Hayatta sebebi olmayan tek bir toz zerresi bile yok, bilirim. Gel gelelim, "anlamlar" bizim icadımız mîrim.
Değilse nasıl açıklardık "ilk"lere atfettiğimiz bunca önemi? Ve insan, hep açıklamak zorunda mıdır ki eylemlerinin sebebini? Sadece anlamlı olsa yani, yetmez mi? Yetsin dilerim. Sebepsizce; lakin büyük bir hevesle "ilk"lerimi not etme arzumun bir açıklaması var eminim.
Bugün ilk fransızca kitabıma başladım : "Le Petit Prince". Özenle, itinayla ve hevesle seçilmiş bir başlangıç.
Bir kitabın orijinalini okumak ne büyük zevkmiş. Büyüklüğü, içinde bir çok heyecanı birden barındırmasından gelirmiş. Öyküye kapılıp giderken dil geliştirmek, kelime hazinesini genişletmek, çevirmenliğin tadına bakmak... Hepsi mümkün bir okuma sırasında.
Kitabı okurken eşzamanlı olarak bir iki çevirisine göz attım, ve anladım ki orijinalinden okumadığımız her kitap biraz eksik. Kulaktan kulağa oynamaya benziyor biraz. Nasıl biri diğerinden duyduğunu anladığı gibi dile getiriyorsa, bu da aynı şey. Fakat bir yandan da çeviri işi çok hoşuma gitti, "yapılır bu iş yau!" dedim kendime. Ve dakikasında çevirmen kıyafetlerimi kuşandım! Ben ki, zengin bir gardroba sahip insanların ne giyeceğine karar verememesi çaresizliğindeyim mîrim!

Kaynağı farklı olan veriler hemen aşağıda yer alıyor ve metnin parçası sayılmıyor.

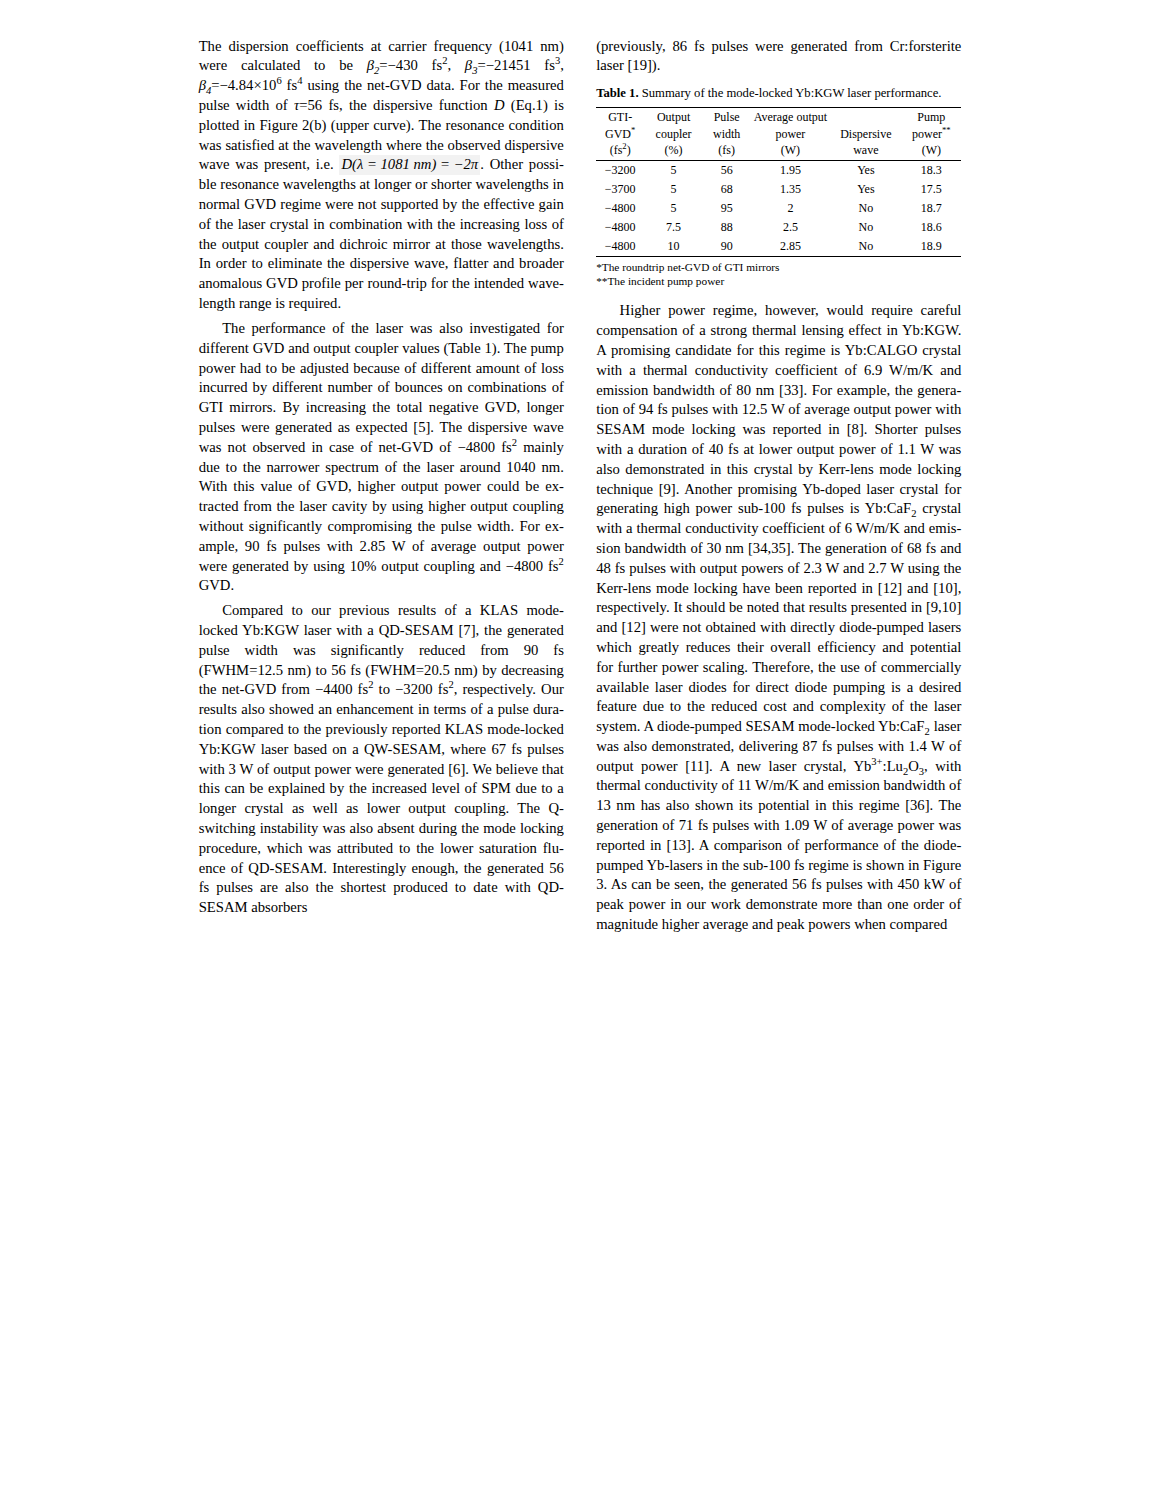The dispersion coefficients at carrier frequency (1041 nm) were calculated to be β2=−430 fs2, β3=−21451 fs3, β4=−4.84×106 fs4 using the net-GVD data. For the measured pulse width of τ=56 fs, the dispersive function D (Eq.1) is plotted in Figure 2(b) (upper curve). The resonance condition was satisfied at the wavelength where the observed dispersive wave was present, i.e. D(λ = 1081 nm) = −2π. Other possible resonance wavelengths at longer or shorter wavelengths in normal GVD regime were not supported by the effective gain of the laser crystal in combination with the increasing loss of the output coupler and dichroic mirror at those wavelengths. In order to eliminate the dispersive wave, flatter and broader anomalous GVD profile per round-trip for the intended wavelength range is required.
The performance of the laser was also investigated for different GVD and output coupler values (Table 1). The pump power had to be adjusted because of different amount of loss incurred by different number of bounces on combinations of GTI mirrors. By increasing the total negative GVD, longer pulses were generated as expected [5]. The dispersive wave was not observed in case of net-GVD of −4800 fs2 mainly due to the narrower spectrum of the laser around 1040 nm. With this value of GVD, higher output power could be extracted from the laser cavity by using higher output coupling without significantly compromising the pulse width. For example, 90 fs pulses with 2.85 W of average output power were generated by using 10% output coupling and −4800 fs2 GVD.
Compared to our previous results of a KLAS mode-locked Yb:KGW laser with a QD-SESAM [7], the generated pulse width was significantly reduced from 90 fs (FWHM=12.5 nm) to 56 fs (FWHM=20.5 nm) by decreasing the net-GVD from −4400 fs2 to −3200 fs2, respectively. Our results also showed an enhancement in terms of a pulse duration compared to the previously reported KLAS mode-locked Yb:KGW laser based on a QW-SESAM, where 67 fs pulses with 3 W of output power were generated [6]. We believe that this can be explained by the increased level of SPM due to a longer crystal as well as lower output coupling. The Q-switching instability was also absent during the mode locking procedure, which was attributed to the lower saturation fluence of QD-SESAM. Interestingly enough, the generated 56 fs pulses are also the shortest produced to date with QD-SESAM absorbers
(previously, 86 fs pulses were generated from Cr:forsterite laser [19]).
Table 1. Summary of the mode-locked Yb:KGW laser performance.
| GTI-GVD * (fs 2 ) | Output coupler (%) | Pulse width (fs) | Average output power (W) | Dispersive wave | Pump power ** (W) |
| --- | --- | --- | --- | --- | --- |
| −3200 | 5 | 56 | 1.95 | Yes | 18.3 |
| −3700 | 5 | 68 | 1.35 | Yes | 17.5 |
| −4800 | 5 | 95 | 2 | No | 18.7 |
| −4800 | 7.5 | 88 | 2.5 | No | 18.6 |
| −4800 | 10 | 90 | 2.85 | No | 18.9 |
*The roundtrip net-GVD of GTI mirrors
**The incident pump power
Higher power regime, however, would require careful compensation of a strong thermal lensing effect in Yb:KGW. A promising candidate for this regime is Yb:CALGO crystal with a thermal conductivity coefficient of 6.9 W/m/K and emission bandwidth of 80 nm [33]. For example, the generation of 94 fs pulses with 12.5 W of average output power with SESAM mode locking was reported in [8]. Shorter pulses with a duration of 40 fs at lower output power of 1.1 W was also demonstrated in this crystal by Kerr-lens mode locking technique [9]. Another promising Yb-doped laser crystal for generating high power sub-100 fs pulses is Yb:CaF2 crystal with a thermal conductivity coefficient of 6 W/m/K and emission bandwidth of 30 nm [34,35]. The generation of 68 fs and 48 fs pulses with output powers of 2.3 W and 2.7 W using the Kerr-lens mode locking have been reported in [12] and [10], respectively. It should be noted that results presented in [9,10] and [12] were not obtained with directly diode-pumped lasers which greatly reduces their overall efficiency and potential for further power scaling. Therefore, the use of commercially available laser diodes for direct diode pumping is a desired feature due to the reduced cost and complexity of the laser system. A diode-pumped SESAM mode-locked Yb:CaF2 laser was also demonstrated, delivering 87 fs pulses with 1.4 W of output power [11]. A new laser crystal, Yb3+:Lu2O3, with thermal conductivity of 11 W/m/K and emission bandwidth of 13 nm has also shown its potential in this regime [36]. The generation of 71 fs pulses with 1.09 W of average power was reported in [13]. A comparison of performance of the diode-pumped Yb-lasers in the sub-100 fs regime is shown in Figure 3. As can be seen, the generated 56 fs pulses with 450 kW of peak power in our work demonstrate more than one order of magnitude higher average and peak powers when compared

En son ne zaman, hangi kitabı bitirmiş olduğunu dahi hatırlayamayan kitapsever bir insanın silkinip kendine gelmesi, yenilenmesi gibi bir şey oldu bugün.
Bana kitap okutmayan her duygunun yakasına yapışıp, zorla benden çaldıkları zamanımı aldım. Zafer gibi bir şey oldu bugün.
Bir kitapta şöyle bir şey geçiyor;
"Dostum, biraz daha okumalısın örneğin. Okudukça, sevgiden başka ilgilenmen gereken şeyler olduğunu sen de anlayacaksın. Kafanı sevmeye takıp da, kendini bu kadar sınırlama. Kimsenin yaşamı, birini sevmek ya da birinin onu sevmesi değildir, olmamalı. Hayatın karşısında biraz daha sıkı dur. Sana güveniyorum." (Ece Temelkuran- Bütün Kadınların Kafası Karışıktır)
Söz dinlemek gibi bir şey oldu bugün.